Но в драке уже наметился перевес. Основные силы нападавших были выведены из строя, остальные потеряли боевой дух и отступали к двери. К тому же снаружи светили яркие фонари и усиленные динамиками голоса требовали прекратить беспорядки и по одному выходить на улицу. Значит, подоспел дежурный взвод.
Вольф опустил натруженную руку и уронил табуретку. Вокруг валялись бесчувственные тела, палки, заточки… Кто-то сидел, оглушенно держась за голову и матеря весь белый свет, кто-то пытался подняться. Эйно Вяло не двигался, судя по позе, досталось ему изрядно. Парцвания перевязал голову рукавом рубахи и оказывал помощь человеку-лягушке. Где же Фогель?
Дядя Иоганн, скорчившись, лежал в углу, за тумбочкой. Между ребер у него торчал кусок косо заточенного стального листа, глаза были открыты.
– Кто это вас?! – хрипло спросил Вольф, садясь рядом. – Как?! Когда?!

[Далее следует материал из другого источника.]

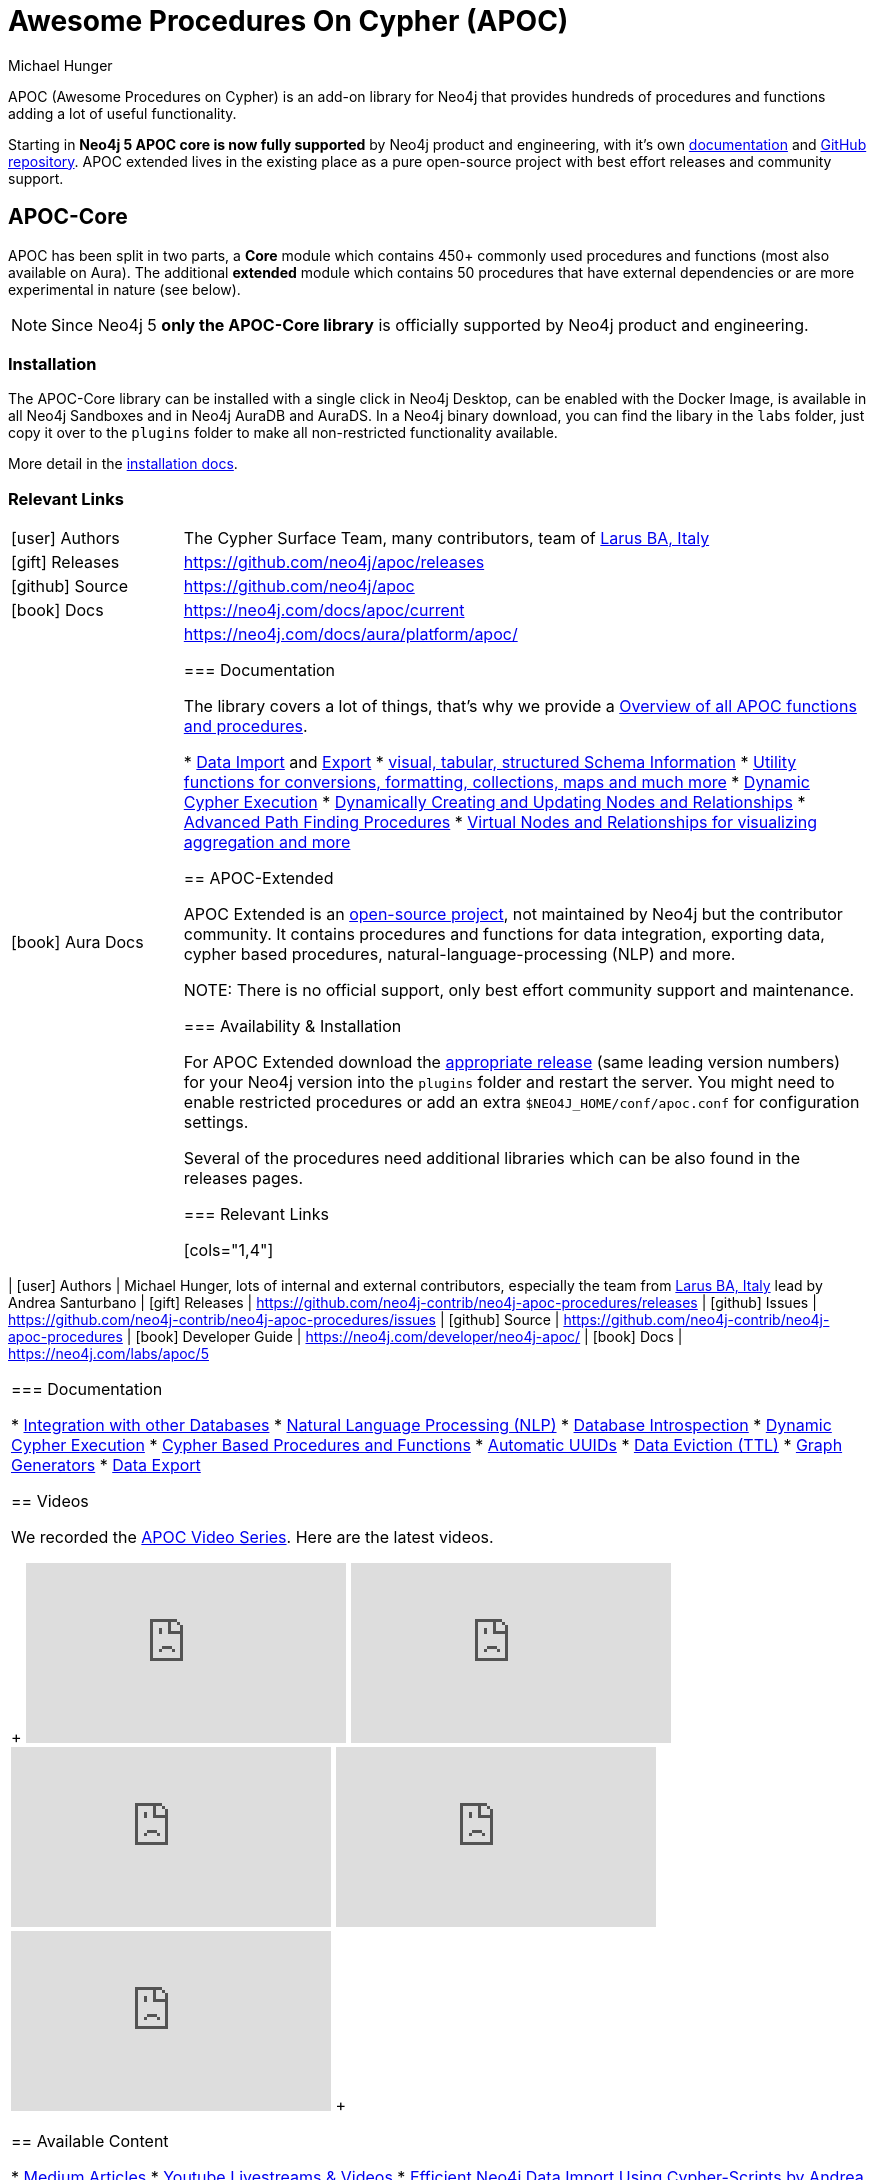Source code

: = Awesome Procedures On Cypher (APOC)
:docs: https://neo4j.com/docs/apoc/current
:docs-ext: https://neo4j.com/labs/apoc/5
:repo: https://github.com/neo4j/apoc
:repo-ext: https://github.com/neo4j-contrib/neo4j-apoc-procedures
:slug: apoc
:author: Michael Hunger
:category: labs
:tags: apoc, procedures, functions, utilities, extensions, libraries
:neo4j-versions: 3.5, 4.0, 4.1, 4.2, 4.3, 4.4, 5, AuraDB, AuraDS
:page-product: apoc

APOC (Awesome Procedures on Cypher) is an add-on library for Neo4j that provides hundreds of procedures and functions adding a lot of useful functionality.

[WARN]
Starting in *Neo4j 5 APOC core is now fully supported* by Neo4j product and engineering, with it's own link:{docs}[documentation^] and link:{repo}[GitHub repository^]. APOC extended lives in the existing place as a pure open-source project with best effort releases and community support.

== APOC-Core

APOC has been split in two parts, a *Core* module which contains 450+ commonly used procedures and functions (most also available on Aura).
The additional *extended* module which contains 50 procedures that have external dependencies or are more experimental in nature (see below).

NOTE: Since Neo4j 5 *only the APOC-Core library* is officially supported by Neo4j product and engineering.

=== Installation

The APOC-Core library can be installed with a single click in Neo4j Desktop, can be enabled with the Docker Image, is available in all Neo4j Sandboxes and in Neo4j AuraDB and AuraDS.
In a Neo4j binary download, you can find the libary in the `labs` folder, just copy it over to the `plugins` folder to make all non-restricted functionality available.

More detail in the {docs}/installation/[installation docs^].

=== Relevant Links

[cols="1,4"]
|===
| icon:user[] Authors | The Cypher Surface Team, many contributors, team of https://larus-ba.it/[Larus BA, Italy^]
| icon:gift[] Releases | {repo}/releases
| icon:github[] Source | {repo}
// | icon:book[] Developer Guide | https://neo4j.com/developer/neo4j-apoc/
| icon:book[] Docs | {docs}
| icon:book[] Aura Docs | https://neo4j.com/docs/aura/platform/apoc/

=== Documentation

The library covers a lot of things, that's why we provide a link:{docs}/overview/[Overview of all APOC functions and procedures^].


* {docs}/import[Data Import^] and {docs}/export[Export^]
* {docs}/database-introspection[visual, tabular, structured Schema Information^]
* {docs}/misc[Utility functions for conversions, formatting, collections, maps and much more^]
* {docs}/cypher-execution[Dynamic Cypher Execution^]
* {docs}/graph-updates/data-creation[Dynamically Creating and Updating Nodes and Relationships^]
* {docs}/algorithms/path-finding-procedures[Advanced Path Finding Procedures^]
* {docs}/virtual[Virtual Nodes and Relationships for visualizing aggregation and more^]

== APOC-Extended

APOC Extended is an link:{repo-ext}[open-source project^], not maintained by Neo4j but the contributor community.
It contains procedures and functions for data integration, exporting data, cypher based procedures, natural-language-processing (NLP) and more.

NOTE: There is no official support, only best effort community support and maintenance.

=== Availability & Installation

For APOC Extended download the link:{repo-ext}/releases[appropriate release^] (same leading version numbers) for your Neo4j version into the `plugins` folder and restart the server.
You might need to enable restricted procedures or add an extra `$NEO4J_HOME/conf/apoc.conf` for configuration settings.

Several of the procedures need additional libraries which can be also found in the releases pages.

// You can learn more in the https://neo4j.com/developer/neo4j-apoc/[APOC Developer Guide^].

=== Relevant Links

[cols="1,4"]
|===
| icon:user[] Authors | Michael Hunger, lots of internal and external contributors, especially the team from https://larus-ba.it/[Larus BA, Italy^] lead by Andrea Santurbano
| icon:gift[] Releases | {repo-ext}/releases
| icon:github[] Issues | {repo-ext}/issues
| icon:github[] Source | {repo-ext}
| icon:book[] Developer Guide | https://neo4j.com/developer/neo4j-apoc/
| icon:book[] Docs | {docs-ext}
// | icon:book[] Article |
// | icon:play-circle[] Example | A `:play apoc` browser guide shows some of the functionality.
|===

=== Documentation

* {docs-ext}/database-integration[Integration with other Databases^]
* {docs-ext}/nlp[Natural Language Processing (NLP)^]
* {docs-ext}/database-introspection[Database Introspection^]
* {docs-ext}/cypher-execution[Dynamic Cypher Execution^]
* {docs-ext}/cypher-execution/cypher-based-procedures-functions[Cypher Based Procedures and Functions^]
* {docs-ext}/graph-updates/uuid[Automatic UUIDs^]
* {docs-ext}/graph-updates/ttl[Data Eviction (TTL)^]
* {docs-ext}/graph-updates/graph-generators[Graph Generators^]
* {docs-ext}/export[Data Export^]


== Videos

We recorded the https://r.neo4j.com/apoc-videos[APOC Video Series^].
Here are the latest videos.

++++
<iframe width="320" height="180" src="https://www.youtube.com/embed/V1DTBjetIfk" frameborder="0" allow="accelerometer; autoplay; encrypted-media; gyroscope; picture-in-picture" allowfullscreen></iframe>
<iframe width="320" height="180" src="https://www.youtube.com/embed/x34FuSLt0l8" frameborder="0" allow="accelerometer; autoplay; encrypted-media; gyroscope; picture-in-picture" allowfullscreen></iframe>
<iframe width="320" height="180" src="https://www.youtube.com/embed/HvTvy4G9uJk" frameborder="0" allow="accelerometer; autoplay; encrypted-media; gyroscope; picture-in-picture" allowfullscreen></iframe>
<iframe width="320" height="180" src="https://www.youtube.com/embed/0p4jBOXNgc8" frameborder="0" allow="accelerometer; autoplay; encrypted-media; gyroscope; picture-in-picture" allowfullscreen></iframe>
<iframe src="https://docs.google.com/presentation/d/e/2PACX-1vQPqceydXxc6n9ocJgDur4Ri3bGq8RD2r_e-5-cWrti04v8Icrynf8A9H0XZwfsoAKig8cRrXQ-6T96/embed?start=false&loop=false&delayms=3000" frameborder="0" width="320" height="180" allowfullscreen="true" mozallowfullscreen="true" webkitallowfullscreen="true"></iframe>
++++

== Available Content

* https://medium.com/neo4j/search?q=apoc[Medium Articles^]
* https://www.youtube.com/@neo4j/search?query=apoc[Youtube Livestreams & Videos^]
* https://medium.com/neo4j/efficient-neo4j-data-import-using-cypher-scripts-7d1268b0747[Efficient Neo4j Data Import Using Cypher-Scripts by Andrea Santurbano^]
* https://medium.com/neo4j/streaming-graph-loading-with-neo4j-and-apoc-triggers-188ed4dd40d5[Streaming Graph Loading with Neo4j and APOC Triggers by David Allen^]
* https://markhneedham.com/blog/tag/apoc/[APOC Articles by Mark Needham^]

– Полицай. Сзади подобрался, – тихим голосом ответил Фогель. – А у тебя совесть есть… Значит, трудно в жизни придется…
Он потерял сознание. Быстро осмотревшись, Вольф поднял с пола заточку, проколол окровавленную рубашку на уровне сердца и зажал острие под мышкой.
– Быстро наружу! – надсаживался динамик. – А то хуже будет!
Участники драки с поднятыми руками по одному выходили во двор под слепящие лучи фонарей. Не чувствующие вины зэки толпились в стороне, наблюдая за происходящим. Среди зевак находился и Шнитман.
– Яков Семенович! – позвал Вольф, но тот не слышал. – Яков Семенович!
Наконец кто-то толкнул Шнитмана, и он быстро подбежал. Расписной ничком скрючился на полу.
– Ой, что с тобой, Володенька? Ты ранен?!
– Пику загнали… Врача надо…
Вольф опрокинулся на спину. Шнитман в ужасе схватился за голову:
– В сердце?! Сейчас, Володенька, подожди…
Он поспешно бросился к двери. Через несколько минут Вольфа положили на носилки и понесли к выходу. Выстроившиеся коридором зэки с двух сторон рассматривали заточку, торчащую прямо из окровавленной груди.
* * *– Выход из операции залегендирован отлично! – Майор Климов довольно улыбался. – Все считают, что ты умер.
– Если бы мне не присоветовали мутилово поднять, то я бы умер по-настоящему, – мрачно ответил Вольф.